Skills All the Way Down: How I Used Codex to Build a Repeatable Content System

Most writeups about AI workflows skip the part that matters. They jump from idea to polished result and leave out the messy middle where the system gets built, breaks, gets patched, and slowly becomes worth trusting.
This is the candid version of what I actually did.
I did not sit down and tell Codex to “write me a great article and go publish it.” I built a small stack of skills in sequence. First, I prompted Codex to create a skill that could scrape my X bookmarks. Then I prompted Codex to create another skill that could take source material, write an article, create social posts, and use Buffer to publish them. After a real run, I prompted Codex to update those skills with whatever lessons we learned from actually using them.
That sequence turned out to be the real story. The leverage did not come from one clever prompt. It came from turning repeated behavior into reusable instructions, then improving them after a real run.
The first problem was not writing. It was capture.
My X bookmarks had become a holding area for useful links, half-finished thoughts, and ideas I meant to revisit later. That works as temporary memory, but it fails as a system. Bookmarks pile up, context disappears, and eventually the whole thing becomes another unread queue.
So the first skill I had Codex build was a bookmark capture workflow. Its job was simple: open the live X bookmarks timeline, extract the bookmarked post and the surrounding context, summarize what was actually there, persist the result somewhere stable, and clear the bookmark so the system would not keep reprocessing the same input.
That immediately improved the quality of the workflow. Instead of treating bookmarks like an infinite inbox, I had a pipeline. Raw material came in. Structured notes came out. The pile stopped growing invisibly.
Once the capture layer existed, the next question became obvious: how do I turn that material into output without manually rebuilding the same steps every time?
That led to the second skill. This one had to do more than write. It needed to decide what the source of truth was, draft a coherent article, create or update the article in Leaf Lane, produce social copy for X, Instagram, and Facebook, handle image creation, use Buffer to queue the posts, and log the result so the next run would not blindly repeat the same angle.
That was the point where the workflow became a process. One skill produced structured source material, and another turned it into a publishable asset and distribution package.
At that stage I would not call it automated. It was not automated so much as operational enough to fail usefully.
And that is exactly what happened.
The most valuable prompt in the whole process was probably the least glamorous one: update the skills with any lessons we learned during the last run.
On paper, the write-and-publish workflow looked clean. In practice, the live run exposed the details that only show up when an agent touches real interfaces and real content:
- Buffer needed media attached per network after customizing the post, not just once globally
- image descriptions had to be added per network before scheduling would enable
- “Next Available” in Buffer was not the submit action, just the scheduling mode selector
- Instagram’s first comment field was not reliably available in the composer state we hit
- Leaf Lane blog content rendered best when stored as clean plain text with intentional paragraph breaks, not markdown-heavy formatting
None of those lessons are dramatic, which is exactly why they matter. They are the kind of operational details that quietly determine whether a system is dependable or annoying. If you do not feed those lessons back into the workflow, you are not really building capability. You are just having one-off successful sessions and hoping the next run behaves the same way.
A better prompt might improve one run. A better skill improves the next ten.
That is the shift I think people miss. The valuable part is not just that the agent can produce output. The valuable part is that the workflow can improve after every run.
You stop asking only, “How do I get the agent to do this task right now?” and start asking better questions:
- what should become reusable?
- what should be remembered?
- what should be logged?
- what should be tightened before the next run?
That is where the compounding behavior starts.
I do not want to oversell any of this. Even with skills, this is not push-button excellence. You still need judgment about which tasks deserve their own skill, when a workflow is stable enough to abstract, how much freedom the agent should have, which parts need explicit guardrails, and what “done” should mean in practice. You also need the discipline to keep the skills honest. If a skill becomes vague or bloated, it stops being useful.
The best mental model I have found is simple: treat skills like procedures for an agent.

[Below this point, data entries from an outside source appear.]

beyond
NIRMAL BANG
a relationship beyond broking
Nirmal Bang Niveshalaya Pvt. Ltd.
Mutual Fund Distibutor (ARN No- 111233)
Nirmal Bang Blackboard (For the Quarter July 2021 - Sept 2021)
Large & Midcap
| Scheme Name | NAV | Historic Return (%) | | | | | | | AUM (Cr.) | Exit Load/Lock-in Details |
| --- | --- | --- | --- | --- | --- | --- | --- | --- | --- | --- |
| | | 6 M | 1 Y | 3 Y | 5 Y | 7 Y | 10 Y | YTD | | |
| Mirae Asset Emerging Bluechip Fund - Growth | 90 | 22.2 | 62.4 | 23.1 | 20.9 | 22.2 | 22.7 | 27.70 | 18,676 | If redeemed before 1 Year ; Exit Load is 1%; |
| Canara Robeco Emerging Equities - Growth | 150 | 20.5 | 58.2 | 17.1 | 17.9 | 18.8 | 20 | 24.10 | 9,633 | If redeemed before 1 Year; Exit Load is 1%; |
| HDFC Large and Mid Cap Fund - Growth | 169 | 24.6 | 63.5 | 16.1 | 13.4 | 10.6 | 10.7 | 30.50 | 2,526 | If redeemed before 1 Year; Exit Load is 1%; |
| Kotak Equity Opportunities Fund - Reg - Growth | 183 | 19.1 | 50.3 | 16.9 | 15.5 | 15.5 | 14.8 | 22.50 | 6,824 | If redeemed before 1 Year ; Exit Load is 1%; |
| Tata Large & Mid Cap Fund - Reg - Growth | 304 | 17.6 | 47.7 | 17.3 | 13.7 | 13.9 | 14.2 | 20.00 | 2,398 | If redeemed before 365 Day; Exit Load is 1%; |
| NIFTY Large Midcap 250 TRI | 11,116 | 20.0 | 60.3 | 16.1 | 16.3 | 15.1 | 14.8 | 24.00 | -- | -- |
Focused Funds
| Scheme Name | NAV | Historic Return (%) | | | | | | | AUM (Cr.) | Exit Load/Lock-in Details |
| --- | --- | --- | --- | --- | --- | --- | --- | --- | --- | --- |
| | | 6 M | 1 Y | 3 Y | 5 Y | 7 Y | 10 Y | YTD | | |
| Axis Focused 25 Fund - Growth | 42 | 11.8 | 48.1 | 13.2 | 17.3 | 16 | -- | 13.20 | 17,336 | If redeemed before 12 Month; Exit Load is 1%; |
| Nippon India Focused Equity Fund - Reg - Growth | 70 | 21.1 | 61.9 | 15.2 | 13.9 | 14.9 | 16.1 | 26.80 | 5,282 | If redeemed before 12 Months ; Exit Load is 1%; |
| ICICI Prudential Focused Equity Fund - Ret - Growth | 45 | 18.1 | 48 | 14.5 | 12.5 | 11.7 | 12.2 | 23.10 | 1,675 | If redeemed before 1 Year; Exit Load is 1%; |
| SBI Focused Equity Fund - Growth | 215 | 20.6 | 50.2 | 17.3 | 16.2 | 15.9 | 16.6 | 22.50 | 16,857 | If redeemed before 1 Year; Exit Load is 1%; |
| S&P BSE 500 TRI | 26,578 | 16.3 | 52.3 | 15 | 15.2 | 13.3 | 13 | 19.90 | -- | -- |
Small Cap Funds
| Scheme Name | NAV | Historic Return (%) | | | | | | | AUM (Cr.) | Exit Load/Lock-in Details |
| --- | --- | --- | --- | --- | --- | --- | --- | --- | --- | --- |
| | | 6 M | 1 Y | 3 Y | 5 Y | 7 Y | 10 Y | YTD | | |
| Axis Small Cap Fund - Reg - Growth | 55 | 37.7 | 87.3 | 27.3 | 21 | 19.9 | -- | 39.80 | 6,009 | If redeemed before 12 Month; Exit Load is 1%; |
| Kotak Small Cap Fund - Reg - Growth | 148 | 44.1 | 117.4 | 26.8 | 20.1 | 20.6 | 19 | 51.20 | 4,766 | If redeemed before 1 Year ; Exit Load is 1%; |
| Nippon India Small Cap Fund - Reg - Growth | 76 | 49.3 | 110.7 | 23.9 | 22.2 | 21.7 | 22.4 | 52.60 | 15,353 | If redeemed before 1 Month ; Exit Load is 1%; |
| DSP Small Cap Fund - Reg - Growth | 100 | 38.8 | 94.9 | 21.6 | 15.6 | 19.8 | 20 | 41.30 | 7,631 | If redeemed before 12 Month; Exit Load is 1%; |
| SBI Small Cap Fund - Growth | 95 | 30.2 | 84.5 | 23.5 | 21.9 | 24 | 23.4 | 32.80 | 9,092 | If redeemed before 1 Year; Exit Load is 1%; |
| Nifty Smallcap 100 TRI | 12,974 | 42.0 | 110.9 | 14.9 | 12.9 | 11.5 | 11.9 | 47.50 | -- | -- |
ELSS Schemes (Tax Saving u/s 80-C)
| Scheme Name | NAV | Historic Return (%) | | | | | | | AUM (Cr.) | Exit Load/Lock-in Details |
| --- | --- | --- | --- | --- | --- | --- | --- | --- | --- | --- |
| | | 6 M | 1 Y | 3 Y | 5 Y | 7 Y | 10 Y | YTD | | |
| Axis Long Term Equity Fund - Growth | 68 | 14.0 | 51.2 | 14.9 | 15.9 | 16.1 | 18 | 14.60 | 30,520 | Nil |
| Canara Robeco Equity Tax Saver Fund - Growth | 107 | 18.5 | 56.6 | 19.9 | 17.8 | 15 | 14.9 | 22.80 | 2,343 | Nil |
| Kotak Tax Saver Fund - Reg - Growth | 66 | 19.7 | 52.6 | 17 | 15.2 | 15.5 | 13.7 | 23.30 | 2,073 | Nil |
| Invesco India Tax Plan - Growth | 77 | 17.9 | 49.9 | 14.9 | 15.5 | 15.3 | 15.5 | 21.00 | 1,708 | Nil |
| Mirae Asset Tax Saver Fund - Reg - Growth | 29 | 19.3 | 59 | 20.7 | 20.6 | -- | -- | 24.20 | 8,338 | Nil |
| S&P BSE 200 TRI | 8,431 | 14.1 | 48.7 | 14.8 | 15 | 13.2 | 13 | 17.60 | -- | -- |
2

Once you have a few reliable skills, the next step is to layer them. A capture skill gathers source material. An article skill turns source material into a draft. A publishing skill handles CMS state, metadata, images, and publish status. A social skill tailors distribution by channel. A review pass records what happened and updates the system with what you learned.
From there, scheduling becomes the obvious next move. If a workflow is stable enough, you should not have to remember to run it manually every time. You can schedule recurring skill-driven work in Codex through automations, and the same basic pattern applies in Claude-based setups anywhere recurring agent runs are supported in your environment.

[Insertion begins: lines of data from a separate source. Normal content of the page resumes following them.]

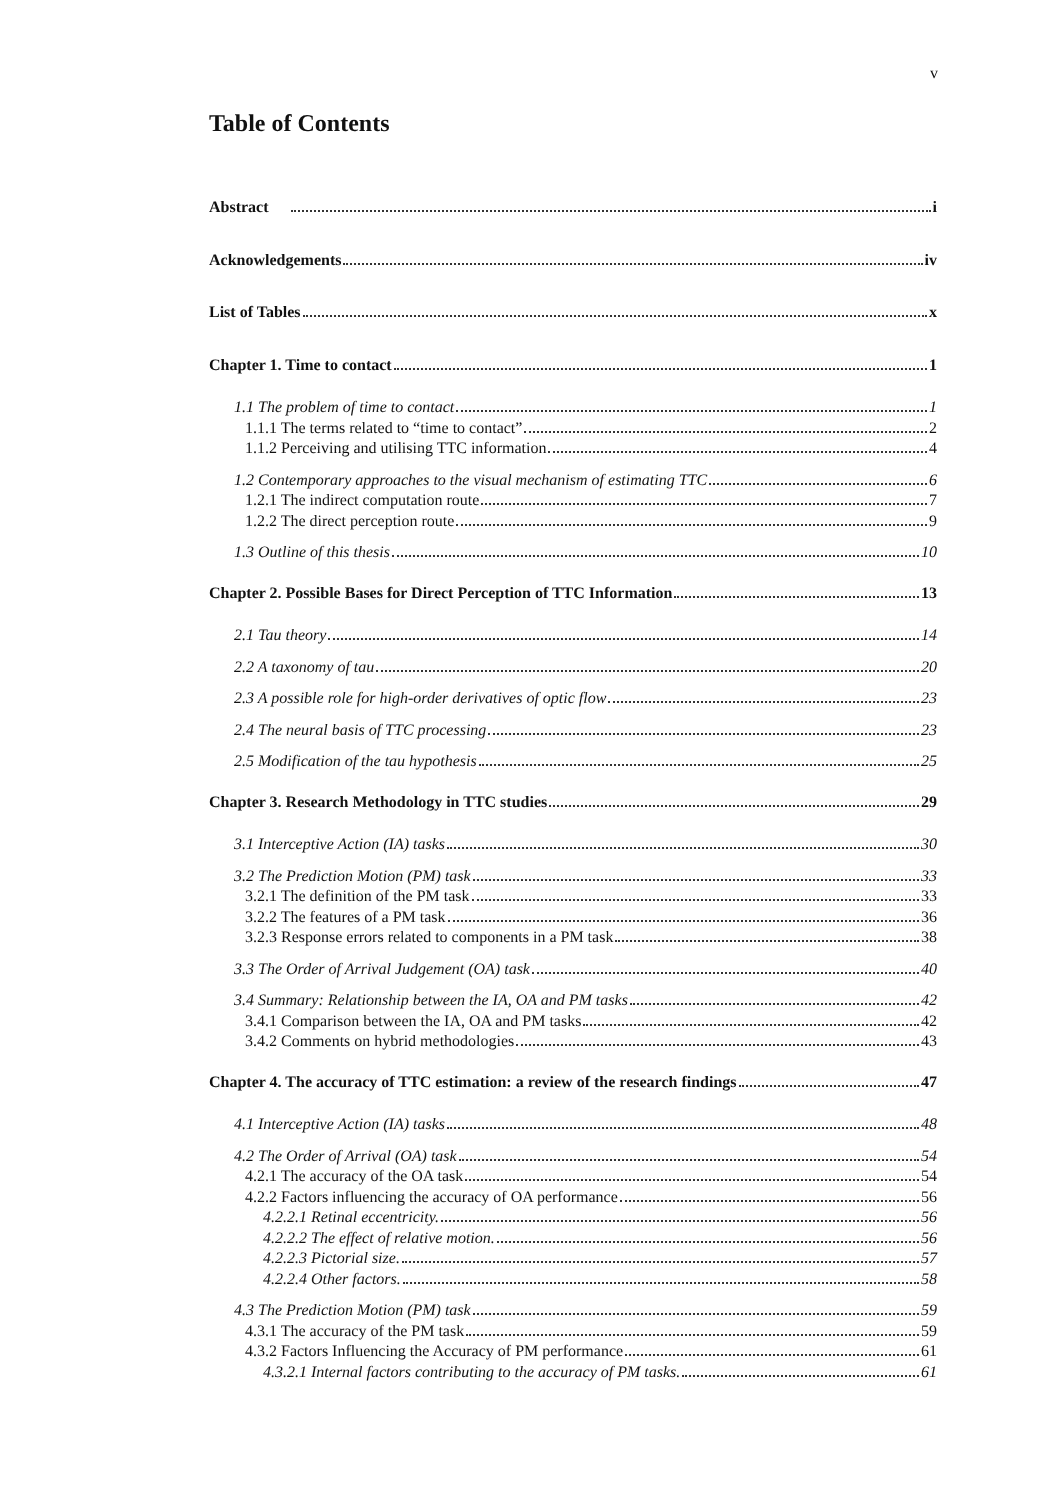v
Table of Contents
Abstract i
Acknowledgements iv
List of Tables x
Chapter 1. Time to contact 1
1.1 The problem of time to contact 1
1.1.1 The terms related to “time to contact” 2
1.1.2 Perceiving and utilising TTC information 4
1.2 Contemporary approaches to the visual mechanism of estimating TTC 6
1.2.1 The indirect computation route 7
1.2.2 The direct perception route 9
1.3 Outline of this thesis 10
Chapter 2. Possible Bases for Direct Perception of TTC Information 13
2.1 Tau theory 14
2.2 A taxonomy of tau 20
2.3 A possible role for high-order derivatives of optic flow 23
2.4 The neural basis of TTC processing 23
2.5 Modification of the tau hypothesis 25
Chapter 3. Research Methodology in TTC studies 29
3.1 Interceptive Action (IA) tasks 30
3.2 The Prediction Motion (PM) task 33
3.2.1 The definition of the PM task 33
3.2.2 The features of a PM task 36
3.2.3 Response errors related to components in a PM task 38
3.3 The Order of Arrival Judgement (OA) task 40
3.4 Summary: Relationship between the IA, OA and PM tasks 42
3.4.1 Comparison between the IA, OA and PM tasks 42
3.4.2 Comments on hybrid methodologies 43
Chapter 4. The accuracy of TTC estimation: a review of the research findings 47
4.1 Interceptive Action (IA) tasks 48
4.2 The Order of Arrival (OA) task 54
4.2.1 The accuracy of the OA task 54
4.2.2 Factors influencing the accuracy of OA performance 56
4.2.2.1 Retinal eccentricity. 56
4.2.2.2 The effect of relative motion. 56
4.2.2.3 Pictorial size. 57
4.2.2.4 Other factors. 58
4.3 The Prediction Motion (PM) task 59
4.3.1 The accuracy of the PM task 59
4.3.2 Factors Influencing the Accuracy of PM performance 61
4.3.2.1 Internal factors contributing to the accuracy of PM tasks. 61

That changes the human role. The job becomes defining the right skills, composing them into the right chains, reviewing the output, and feeding the lessons back into the system.
Build the machine. Inspect the machine. Improve the machine.
The important pattern here is not simply that AI can write. It is that small reusable skills can turn one-off prompting into a repeatable system that improves with every run. At that point, you are not just using an assistant. You are building a machine.